Justice David Maraga is as open-minded as judges come. But even he is alive to the intrigues and politics that characterise appointment to important constitutional offices like his. It was not any different when the JSC interviewed him for Chief Justice; like any seasoned contender, he knew he needed to both victory and concession speeches – even as we concede the latter would not need to be read. He said in an interview with a local TV station that while it was not unexpected, he had been pleasantly surprised by his nomination.

Born in 1951, Justice Maraga earned his Bachelors in Law some 39 years ago from the University of Nairobi’s School of Law. He earned his postgraduate degree from the Kenya School of Law the following year and later did his Masters at the same University.

He has engaged in private practice for most of his career – where he has earned himself the enviable reputation of being scrupulously detailed and honest with clients. He was appointed to the High Court Bench in 2003, and his elevation to the Court of Appeal in 2012 came after the dreaded radical surgery that saw a number of judges either get sacked or retire voluntarily.

It was at this time that created his most famous moment, arguably, in May 2012, three months before he was promoted. Facing the Judges and Magistrates Vetting Board over bribery allegations, he swore by the Bible that he had never taken a bribe, and never would. That statement left the vetting panel wordless, and more or less concluded his vetting.

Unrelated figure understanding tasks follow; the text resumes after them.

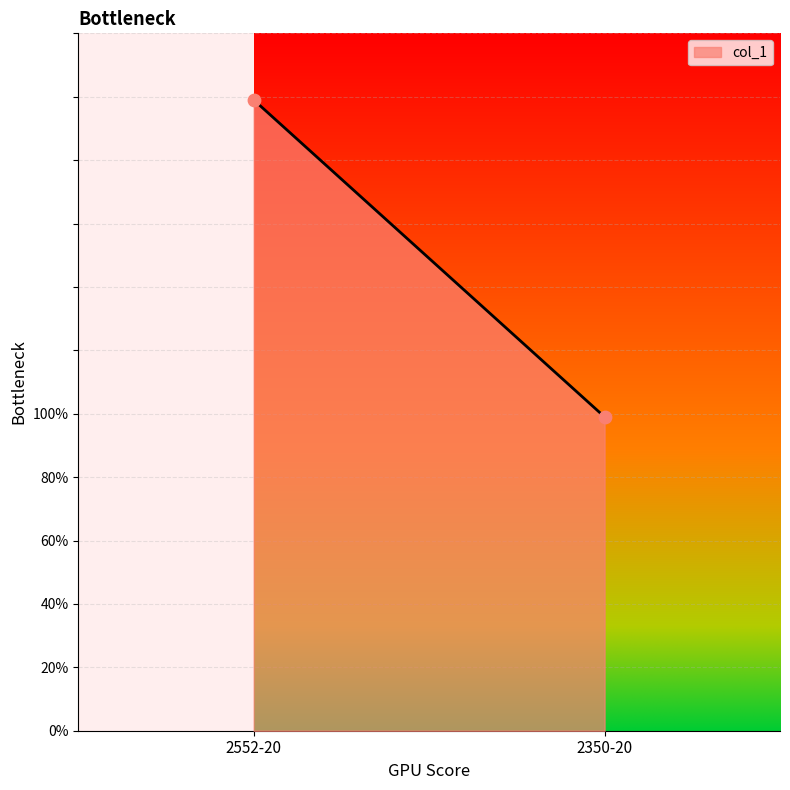

What is the range of Y values (max minus min)?

100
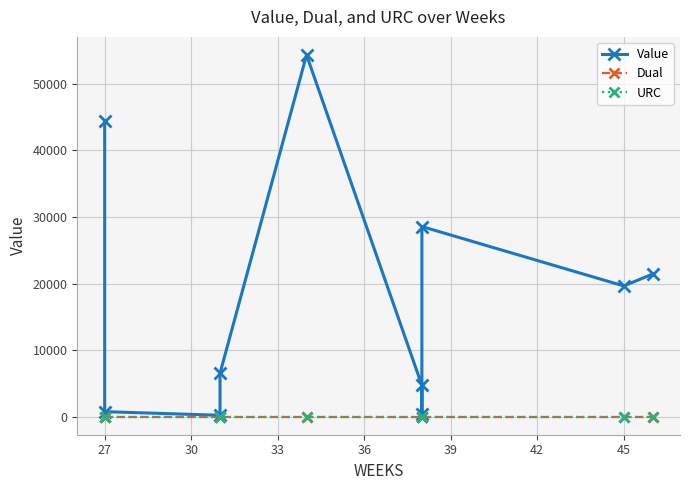

How many lines are shown in the chart?

3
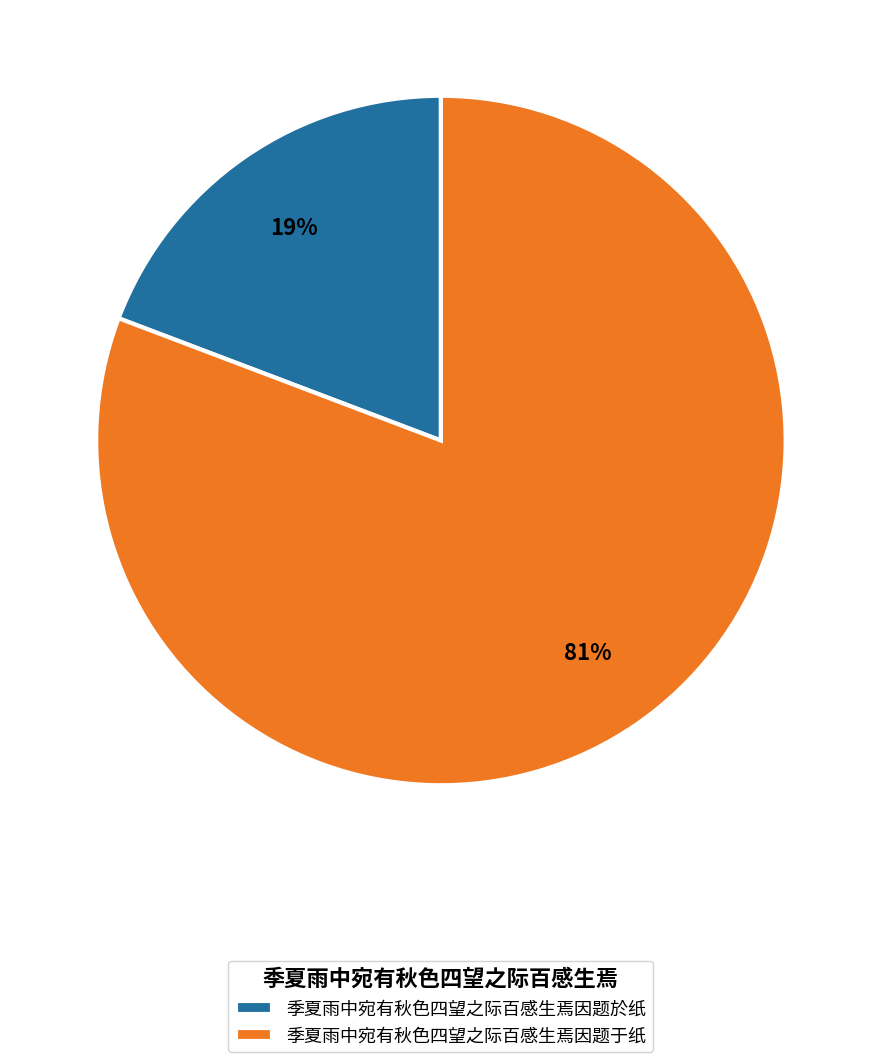

To the nearest percent, what percentage of the pie is 季夏雨中宛有秋色四望之际百感生焉因题于纸?

81%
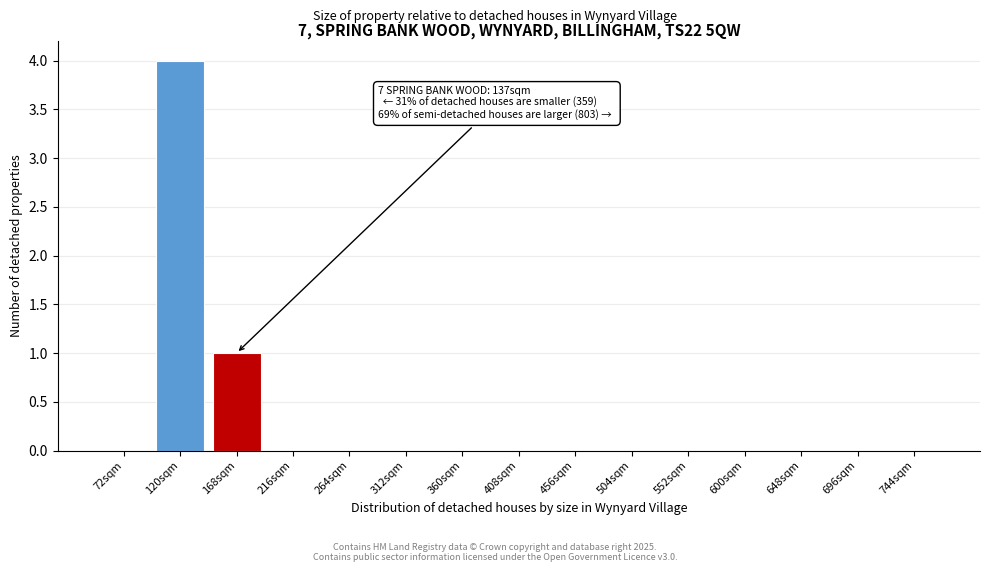

Reading left to right, transcribe all the data shown in this chart.

72sqm=0	120sqm=4	168sqm=1	216sqm=0	264sqm=0	312sqm=0	360sqm=0	408sqm=0	456sqm=0	504sqm=0	552sqm=0	600sqm=0	648sqm=0	696sqm=0	744sqm=0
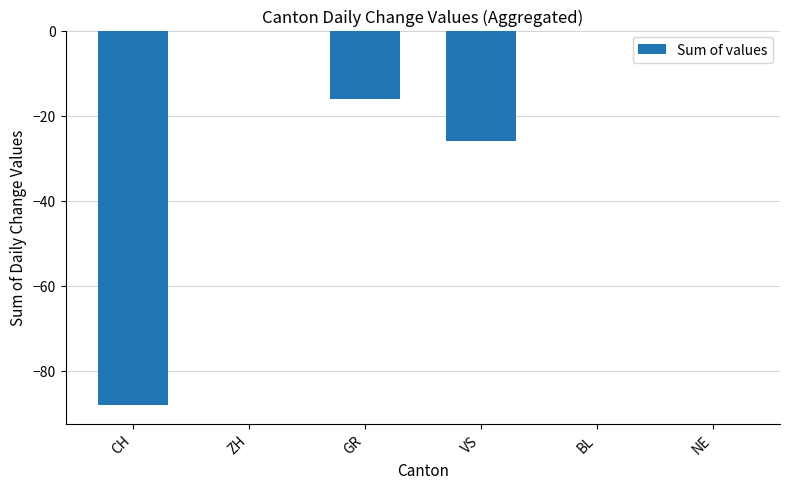

Does the chart contain stacked bars?

No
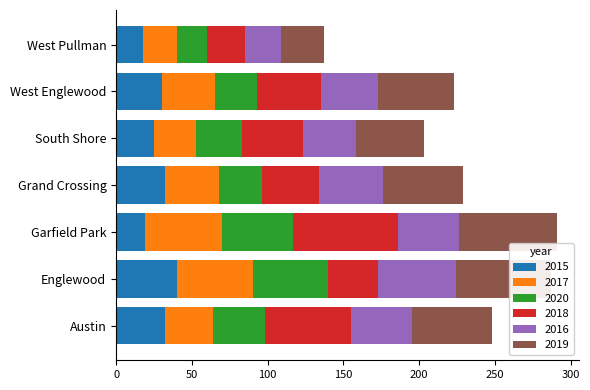

What is the difference between the maximum and minimum values in the 2015 series?

22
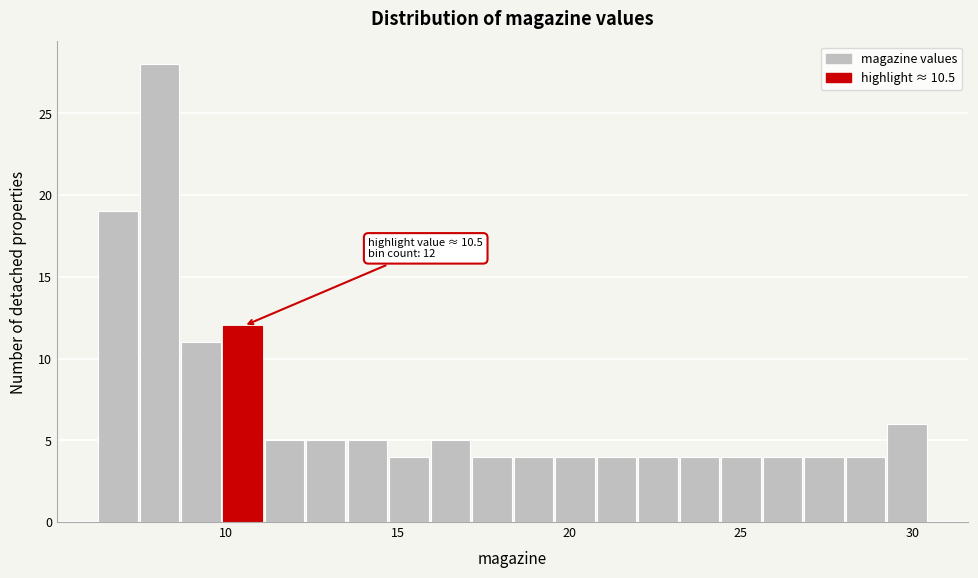

Read against the x-axis, roughly where is the centre of the tallest bar?

8.0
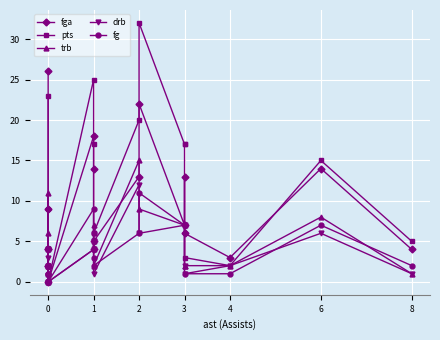

Is this an area chart (filled region under the line)?

No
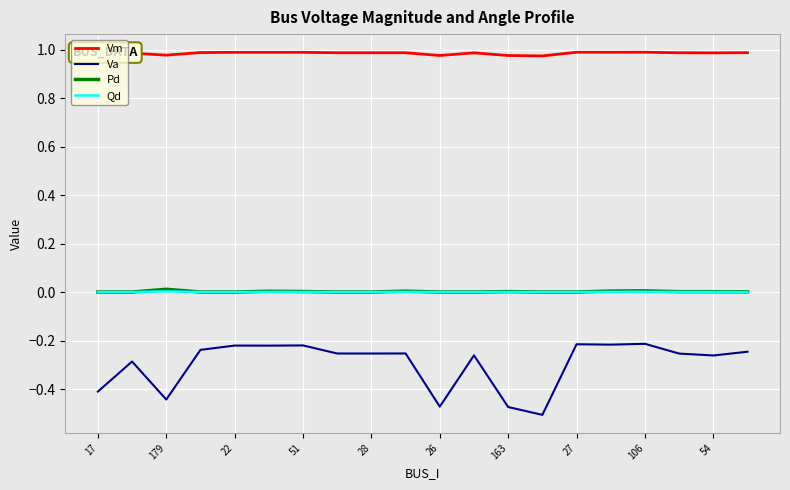

Which series has the widest spread of values?

Va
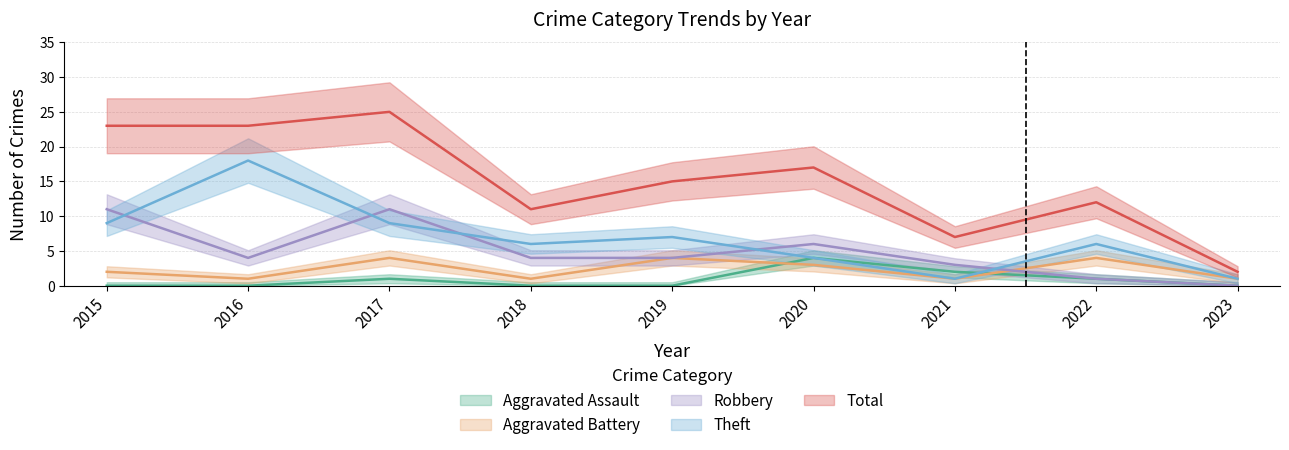

List the labels in order of Aggravated Assault value, largest first.

2020, 2021, 2017, 2022, 2015, 2016, 2018, 2019, 2023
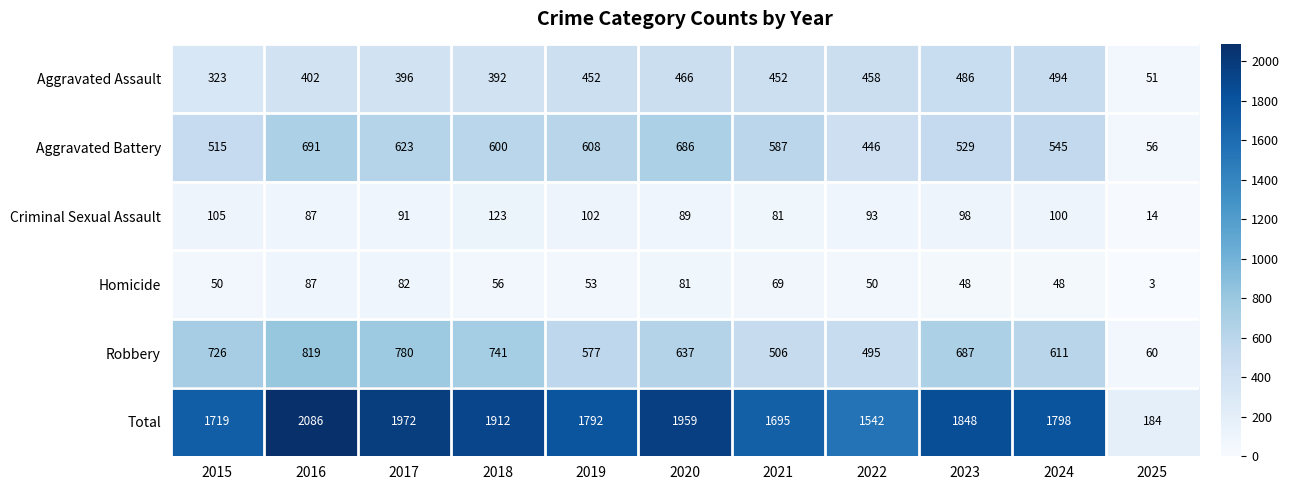

Rank the series at 2023 from lowest to highest value.

Homicide, Criminal Sexual Assault, Aggravated Assault, Aggravated Battery, Robbery, Total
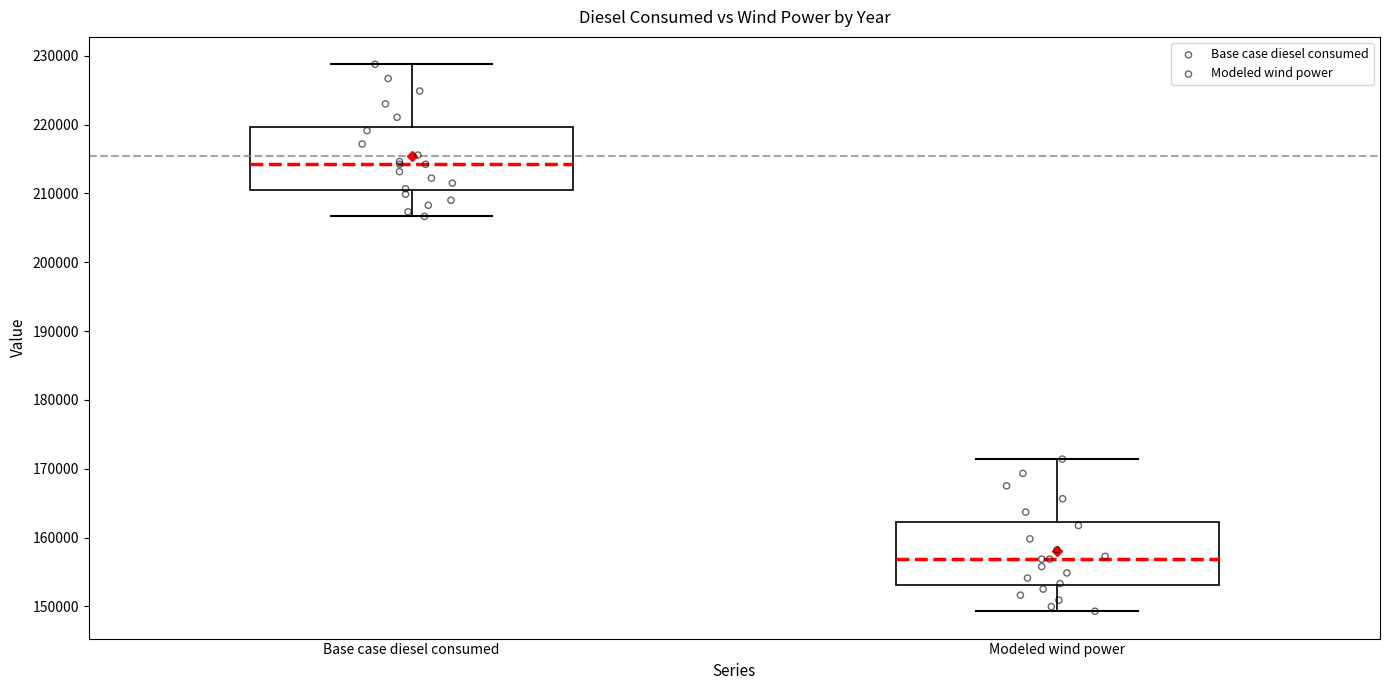

Which box has the highest median line?

Base case diesel consumed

As High Court judge, he was posted to the High Court in Mombasa before he was transferred to Nakuru, where he served as presiding judge for two years. He was later moved to Nairobi and posted to the Constitutional Review Division, later becoming the head of the Family Division.

Fellow judges describe him as having a “likable demeanour, fiercely independent and an unapologetic stickler to the rule of law”. A Court of Appeal colleague also describes him as reflective and “not given to primitive (tribal) loyalties”.

A stickler of time, Justice Maraga he has been known to apologise every time he is late for court of an appointment. During the interview with JSC, he mentioned, as testimony of “my decisiveness as a person of integrity” the fact that he during his stint at Kisumu, between October 2014 and July 2016, he made 1,250 judgments, thereby clearing case backlogs.